The big positive I see from this is that they should be able to get high-risk health care workers vaccinated, at least. And maybe the very top layer of vulnerable people. Those two things alone are huge.

But back to "tempering optimism," we still don't have a good idea how long natural immunity lasts, or how long the vaccine immunity will last.

Don't get me wrong, I am as happy about this result as anybody else. There has been a major breakthrough, and that's good. But don't entertain any fantasies that COVID is now "over" or anything close to it. 

You gotta think some of the other vaccines will receive approval.  All eggs are not in the Pfizer basket.   

Johnson and Johnson's vaccine requires only one shot, and is shipped frozen but can be stored in liquid form at refrigerated temperature for to three months. 

Moderna's vaccine requires two dosages like Pfizer's and has to be stored at below 46 degrees F. 
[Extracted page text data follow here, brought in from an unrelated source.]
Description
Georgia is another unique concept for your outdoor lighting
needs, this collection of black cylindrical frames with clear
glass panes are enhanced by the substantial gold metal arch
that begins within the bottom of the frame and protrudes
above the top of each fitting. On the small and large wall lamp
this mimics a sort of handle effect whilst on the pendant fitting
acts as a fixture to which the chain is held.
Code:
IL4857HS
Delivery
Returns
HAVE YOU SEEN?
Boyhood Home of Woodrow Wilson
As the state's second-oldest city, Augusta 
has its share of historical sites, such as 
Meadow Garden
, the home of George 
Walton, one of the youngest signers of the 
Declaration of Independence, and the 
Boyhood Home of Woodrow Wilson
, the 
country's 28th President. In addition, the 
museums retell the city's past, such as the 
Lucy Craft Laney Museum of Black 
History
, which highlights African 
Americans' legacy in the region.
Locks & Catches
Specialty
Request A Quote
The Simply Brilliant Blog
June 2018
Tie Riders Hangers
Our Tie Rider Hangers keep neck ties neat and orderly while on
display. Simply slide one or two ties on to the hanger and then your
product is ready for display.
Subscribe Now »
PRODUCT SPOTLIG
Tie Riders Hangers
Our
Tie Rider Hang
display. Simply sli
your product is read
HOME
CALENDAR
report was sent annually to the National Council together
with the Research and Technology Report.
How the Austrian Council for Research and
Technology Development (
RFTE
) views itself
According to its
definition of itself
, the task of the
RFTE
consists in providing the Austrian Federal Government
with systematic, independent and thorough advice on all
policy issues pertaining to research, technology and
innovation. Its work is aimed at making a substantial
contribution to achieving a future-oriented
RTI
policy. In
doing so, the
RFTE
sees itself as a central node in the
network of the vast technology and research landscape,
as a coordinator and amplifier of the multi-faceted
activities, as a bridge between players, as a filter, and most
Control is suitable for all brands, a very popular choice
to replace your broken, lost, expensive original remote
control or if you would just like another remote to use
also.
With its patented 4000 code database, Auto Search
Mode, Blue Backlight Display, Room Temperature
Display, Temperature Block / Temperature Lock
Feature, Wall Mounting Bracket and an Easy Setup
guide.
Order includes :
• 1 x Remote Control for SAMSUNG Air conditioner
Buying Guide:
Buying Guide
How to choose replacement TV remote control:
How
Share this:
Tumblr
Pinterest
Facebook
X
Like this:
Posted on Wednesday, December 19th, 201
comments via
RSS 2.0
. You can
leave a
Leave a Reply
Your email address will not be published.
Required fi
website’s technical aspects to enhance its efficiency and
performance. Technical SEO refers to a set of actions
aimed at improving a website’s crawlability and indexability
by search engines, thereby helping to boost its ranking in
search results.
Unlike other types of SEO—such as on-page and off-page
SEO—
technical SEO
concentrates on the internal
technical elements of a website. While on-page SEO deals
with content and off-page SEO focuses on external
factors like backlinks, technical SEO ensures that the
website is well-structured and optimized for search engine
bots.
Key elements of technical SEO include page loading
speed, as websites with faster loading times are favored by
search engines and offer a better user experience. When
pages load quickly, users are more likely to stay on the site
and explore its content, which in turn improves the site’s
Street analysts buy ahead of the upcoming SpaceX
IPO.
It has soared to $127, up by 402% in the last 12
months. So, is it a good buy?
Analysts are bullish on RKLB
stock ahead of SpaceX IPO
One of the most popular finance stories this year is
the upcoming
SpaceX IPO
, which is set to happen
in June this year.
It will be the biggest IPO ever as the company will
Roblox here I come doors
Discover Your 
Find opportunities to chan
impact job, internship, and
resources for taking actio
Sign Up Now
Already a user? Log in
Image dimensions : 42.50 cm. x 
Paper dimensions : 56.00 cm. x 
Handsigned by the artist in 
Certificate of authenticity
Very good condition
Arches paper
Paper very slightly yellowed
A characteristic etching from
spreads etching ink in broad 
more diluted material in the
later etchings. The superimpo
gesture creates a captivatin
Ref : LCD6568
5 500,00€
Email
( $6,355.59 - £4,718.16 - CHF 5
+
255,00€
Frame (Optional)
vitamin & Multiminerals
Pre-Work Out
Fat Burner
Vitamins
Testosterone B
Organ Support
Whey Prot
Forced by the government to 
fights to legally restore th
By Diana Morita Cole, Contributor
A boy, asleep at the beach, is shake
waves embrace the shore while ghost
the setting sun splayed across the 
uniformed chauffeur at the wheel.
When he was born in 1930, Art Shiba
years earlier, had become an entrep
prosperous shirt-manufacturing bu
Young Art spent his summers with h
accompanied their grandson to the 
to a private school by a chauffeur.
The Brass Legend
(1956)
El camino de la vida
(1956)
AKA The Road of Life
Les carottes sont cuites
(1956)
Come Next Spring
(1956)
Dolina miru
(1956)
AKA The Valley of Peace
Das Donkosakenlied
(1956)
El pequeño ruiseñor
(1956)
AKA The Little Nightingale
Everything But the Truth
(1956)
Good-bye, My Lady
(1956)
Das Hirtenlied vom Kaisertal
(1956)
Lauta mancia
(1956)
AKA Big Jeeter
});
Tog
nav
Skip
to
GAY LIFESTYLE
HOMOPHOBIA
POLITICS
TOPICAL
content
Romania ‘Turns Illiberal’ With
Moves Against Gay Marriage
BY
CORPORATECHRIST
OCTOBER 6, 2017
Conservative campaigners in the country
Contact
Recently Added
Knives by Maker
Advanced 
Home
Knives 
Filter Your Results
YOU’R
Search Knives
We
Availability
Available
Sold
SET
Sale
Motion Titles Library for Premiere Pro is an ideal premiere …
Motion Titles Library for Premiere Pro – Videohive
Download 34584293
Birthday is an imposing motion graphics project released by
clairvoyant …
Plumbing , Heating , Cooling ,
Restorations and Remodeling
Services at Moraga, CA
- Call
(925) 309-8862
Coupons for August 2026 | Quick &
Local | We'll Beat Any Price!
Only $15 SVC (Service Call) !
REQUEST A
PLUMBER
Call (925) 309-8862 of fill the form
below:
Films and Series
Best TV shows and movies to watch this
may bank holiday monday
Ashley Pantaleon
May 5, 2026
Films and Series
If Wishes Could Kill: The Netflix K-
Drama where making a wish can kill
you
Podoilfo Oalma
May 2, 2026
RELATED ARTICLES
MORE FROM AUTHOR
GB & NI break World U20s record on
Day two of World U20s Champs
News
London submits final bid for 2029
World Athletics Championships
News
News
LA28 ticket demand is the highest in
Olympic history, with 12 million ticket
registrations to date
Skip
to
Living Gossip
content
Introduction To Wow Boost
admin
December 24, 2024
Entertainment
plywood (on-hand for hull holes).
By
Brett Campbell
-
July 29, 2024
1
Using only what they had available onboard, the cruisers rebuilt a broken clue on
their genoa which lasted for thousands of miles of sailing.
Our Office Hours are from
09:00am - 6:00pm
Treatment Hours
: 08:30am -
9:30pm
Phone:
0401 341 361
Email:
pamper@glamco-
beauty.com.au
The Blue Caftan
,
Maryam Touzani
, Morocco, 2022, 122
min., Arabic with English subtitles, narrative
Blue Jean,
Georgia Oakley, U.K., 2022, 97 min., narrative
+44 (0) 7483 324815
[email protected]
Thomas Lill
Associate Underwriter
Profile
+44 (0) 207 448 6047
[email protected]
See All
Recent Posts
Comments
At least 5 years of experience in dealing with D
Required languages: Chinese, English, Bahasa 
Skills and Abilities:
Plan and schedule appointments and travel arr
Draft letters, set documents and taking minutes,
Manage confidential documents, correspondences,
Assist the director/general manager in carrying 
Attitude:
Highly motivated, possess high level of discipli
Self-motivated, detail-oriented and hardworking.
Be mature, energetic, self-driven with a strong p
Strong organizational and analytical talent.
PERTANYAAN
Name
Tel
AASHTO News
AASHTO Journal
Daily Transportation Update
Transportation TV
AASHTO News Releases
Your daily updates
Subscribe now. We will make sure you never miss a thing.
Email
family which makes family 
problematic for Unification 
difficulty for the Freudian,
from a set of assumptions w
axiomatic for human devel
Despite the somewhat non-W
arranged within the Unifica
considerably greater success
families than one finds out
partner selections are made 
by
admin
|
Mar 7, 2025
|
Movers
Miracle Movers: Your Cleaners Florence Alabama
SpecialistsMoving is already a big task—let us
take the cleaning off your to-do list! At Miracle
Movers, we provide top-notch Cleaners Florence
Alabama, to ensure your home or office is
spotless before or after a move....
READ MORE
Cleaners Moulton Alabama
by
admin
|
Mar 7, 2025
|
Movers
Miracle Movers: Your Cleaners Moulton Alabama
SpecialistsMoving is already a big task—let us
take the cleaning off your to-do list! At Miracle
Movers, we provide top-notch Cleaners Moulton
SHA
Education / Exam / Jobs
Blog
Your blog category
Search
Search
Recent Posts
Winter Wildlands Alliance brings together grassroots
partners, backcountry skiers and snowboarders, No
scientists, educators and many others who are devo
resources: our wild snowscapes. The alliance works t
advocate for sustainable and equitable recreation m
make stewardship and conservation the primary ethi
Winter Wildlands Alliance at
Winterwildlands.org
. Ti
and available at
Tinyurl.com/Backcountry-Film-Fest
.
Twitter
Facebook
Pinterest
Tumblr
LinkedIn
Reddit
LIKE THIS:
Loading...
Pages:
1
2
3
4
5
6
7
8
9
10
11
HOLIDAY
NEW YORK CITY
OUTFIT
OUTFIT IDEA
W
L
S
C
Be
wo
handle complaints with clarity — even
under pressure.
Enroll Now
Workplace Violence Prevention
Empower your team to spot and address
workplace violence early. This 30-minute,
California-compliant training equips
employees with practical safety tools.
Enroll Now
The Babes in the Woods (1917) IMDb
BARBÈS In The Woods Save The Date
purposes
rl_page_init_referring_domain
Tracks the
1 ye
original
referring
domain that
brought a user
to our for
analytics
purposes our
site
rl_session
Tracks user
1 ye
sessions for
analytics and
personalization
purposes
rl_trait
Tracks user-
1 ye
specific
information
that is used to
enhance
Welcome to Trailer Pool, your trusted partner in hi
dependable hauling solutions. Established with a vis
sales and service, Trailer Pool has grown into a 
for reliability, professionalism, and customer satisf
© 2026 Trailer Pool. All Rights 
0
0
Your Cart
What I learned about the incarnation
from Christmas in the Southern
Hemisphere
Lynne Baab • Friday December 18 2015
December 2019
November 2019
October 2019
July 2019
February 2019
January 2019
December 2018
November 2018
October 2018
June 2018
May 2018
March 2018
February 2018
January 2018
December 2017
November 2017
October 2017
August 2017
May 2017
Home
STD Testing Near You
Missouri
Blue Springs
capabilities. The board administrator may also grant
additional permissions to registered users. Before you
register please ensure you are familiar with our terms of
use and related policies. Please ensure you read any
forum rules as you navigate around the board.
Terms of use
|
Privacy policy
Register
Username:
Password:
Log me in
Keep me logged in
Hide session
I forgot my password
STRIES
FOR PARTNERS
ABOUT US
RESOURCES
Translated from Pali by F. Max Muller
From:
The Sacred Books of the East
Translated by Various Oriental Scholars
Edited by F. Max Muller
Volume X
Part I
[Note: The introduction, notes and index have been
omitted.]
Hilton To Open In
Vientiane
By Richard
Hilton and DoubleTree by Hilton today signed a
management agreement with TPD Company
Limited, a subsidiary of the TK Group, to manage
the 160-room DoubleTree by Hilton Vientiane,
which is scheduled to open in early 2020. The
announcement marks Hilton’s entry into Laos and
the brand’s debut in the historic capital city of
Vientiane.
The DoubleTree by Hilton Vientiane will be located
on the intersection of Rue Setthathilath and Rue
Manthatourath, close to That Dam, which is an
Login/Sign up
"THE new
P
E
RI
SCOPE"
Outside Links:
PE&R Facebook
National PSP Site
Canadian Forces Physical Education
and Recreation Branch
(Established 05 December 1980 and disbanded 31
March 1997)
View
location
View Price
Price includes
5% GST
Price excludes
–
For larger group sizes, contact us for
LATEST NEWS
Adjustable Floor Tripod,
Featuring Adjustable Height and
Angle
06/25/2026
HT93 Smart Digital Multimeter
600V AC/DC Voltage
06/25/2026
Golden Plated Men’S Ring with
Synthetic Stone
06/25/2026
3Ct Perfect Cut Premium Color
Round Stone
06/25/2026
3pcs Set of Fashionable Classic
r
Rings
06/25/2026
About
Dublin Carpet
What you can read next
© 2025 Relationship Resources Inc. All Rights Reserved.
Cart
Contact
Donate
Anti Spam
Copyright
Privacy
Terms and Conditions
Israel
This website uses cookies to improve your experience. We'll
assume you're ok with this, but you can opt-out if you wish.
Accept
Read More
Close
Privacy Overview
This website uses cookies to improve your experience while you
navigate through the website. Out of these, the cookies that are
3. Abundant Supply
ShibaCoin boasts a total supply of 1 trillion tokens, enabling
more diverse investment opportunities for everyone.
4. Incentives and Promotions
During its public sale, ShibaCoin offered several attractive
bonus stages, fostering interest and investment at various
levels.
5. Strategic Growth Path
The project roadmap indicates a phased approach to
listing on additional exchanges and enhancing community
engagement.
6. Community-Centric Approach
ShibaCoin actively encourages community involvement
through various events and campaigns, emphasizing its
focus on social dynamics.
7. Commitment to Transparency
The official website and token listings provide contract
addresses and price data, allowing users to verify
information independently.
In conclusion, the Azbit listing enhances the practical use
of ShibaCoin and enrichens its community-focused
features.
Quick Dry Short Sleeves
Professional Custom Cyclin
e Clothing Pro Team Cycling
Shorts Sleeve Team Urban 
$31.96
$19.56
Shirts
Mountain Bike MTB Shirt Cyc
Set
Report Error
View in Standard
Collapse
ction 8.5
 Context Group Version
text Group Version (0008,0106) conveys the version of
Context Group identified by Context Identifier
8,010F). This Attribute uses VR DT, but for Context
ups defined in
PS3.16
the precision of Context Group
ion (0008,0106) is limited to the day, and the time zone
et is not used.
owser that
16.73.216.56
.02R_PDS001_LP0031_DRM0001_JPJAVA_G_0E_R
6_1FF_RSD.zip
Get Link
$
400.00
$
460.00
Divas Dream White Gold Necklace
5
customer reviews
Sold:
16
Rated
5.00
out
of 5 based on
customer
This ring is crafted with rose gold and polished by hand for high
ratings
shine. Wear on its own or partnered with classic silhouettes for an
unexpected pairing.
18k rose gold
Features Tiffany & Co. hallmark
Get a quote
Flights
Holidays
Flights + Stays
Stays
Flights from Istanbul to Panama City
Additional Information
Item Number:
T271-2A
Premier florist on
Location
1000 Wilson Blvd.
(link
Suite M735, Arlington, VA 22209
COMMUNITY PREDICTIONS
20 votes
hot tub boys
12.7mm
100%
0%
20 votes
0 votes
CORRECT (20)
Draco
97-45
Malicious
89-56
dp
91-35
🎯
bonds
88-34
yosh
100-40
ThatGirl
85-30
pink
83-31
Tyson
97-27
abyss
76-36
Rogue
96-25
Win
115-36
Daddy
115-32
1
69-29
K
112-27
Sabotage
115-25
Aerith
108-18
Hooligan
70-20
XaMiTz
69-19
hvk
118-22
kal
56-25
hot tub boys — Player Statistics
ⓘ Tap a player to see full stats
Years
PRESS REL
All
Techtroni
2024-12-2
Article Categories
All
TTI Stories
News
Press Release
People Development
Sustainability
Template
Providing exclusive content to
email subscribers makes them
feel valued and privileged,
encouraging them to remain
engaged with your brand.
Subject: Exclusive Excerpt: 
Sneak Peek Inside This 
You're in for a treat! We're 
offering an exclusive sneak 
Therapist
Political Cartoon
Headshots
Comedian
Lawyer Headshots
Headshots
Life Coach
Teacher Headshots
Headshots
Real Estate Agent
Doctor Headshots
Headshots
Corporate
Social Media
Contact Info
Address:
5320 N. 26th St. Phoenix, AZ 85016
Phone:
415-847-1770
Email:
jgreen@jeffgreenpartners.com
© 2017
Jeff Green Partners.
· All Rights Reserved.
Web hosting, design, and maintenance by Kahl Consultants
"mRNA itself is very unstable. And even when encased in a lipid nanoparticle as with Moderna and BioNTech's vaccines, they must be stored and distributed at very cold temperatures to keep them from degrading. Even short-term refrigeration may not keep the vaccines from decaying for very long.

Moderna's shot needs to be stored and transported at -4 degrees Fahrenheit and can be kept in a refrigerator below 46 degrees for up to seven days."

I’m encouraged by this — it raises the likelihood that the adults in the household could all be vaccinated by late spring or before.  But I’m concerned that there still may not be a pediatric dosage approval by the time my boys are scheduled to start HS next fall.

My issues with Pfizer's vaccine:

First, how effective is it for the elderly? The flu vaccine is effective for the young and middle ages but for the elderly, depending on age, effectiveness ranges from 40 down to 20% for those in their 80's or 90's.

Second, the need to freeze. Quite a logistic challenge. Also, how do we know the vaccine you're getting was not inadvertently kept some of the time out of its required temperature range. You may be administered a vaccine that has lost effectiveness. How would you know?

Third, 90% sounds good. But are you willing to risk your health by not distancing or not wearing a mask considering there is at least a 10% chance it didn't work?

Even with the vaccine, wearing a face covering, maintaining social distancing, practicing good hygiene, etc. helps protect those unable to get the required dosage of vaccine due to a disqualifying medical condition or being in a low priority category.  The vaccine, when available, will help reduce the number of persons likely to get infected but will not immediately be a replacement for common sense precautions.

Floyd said:

My issues with Pfizer's vaccine:


Third, 90% sounds good. But are you willing to risk your health by not distancing or not wearing a mask considering there is at least a 10% chance it didn't work?

The purpose of a vaccine is not to protect the individual, but to develop herd immunity so that the virus can't spread. In that regard, 90% is a pretty phenomenal number. (depending on how many people get the vaccine of course)

I'm not rushing to take mask off but if the infection numbers steadily drop as the vaccine rolls out, I will become less guarded.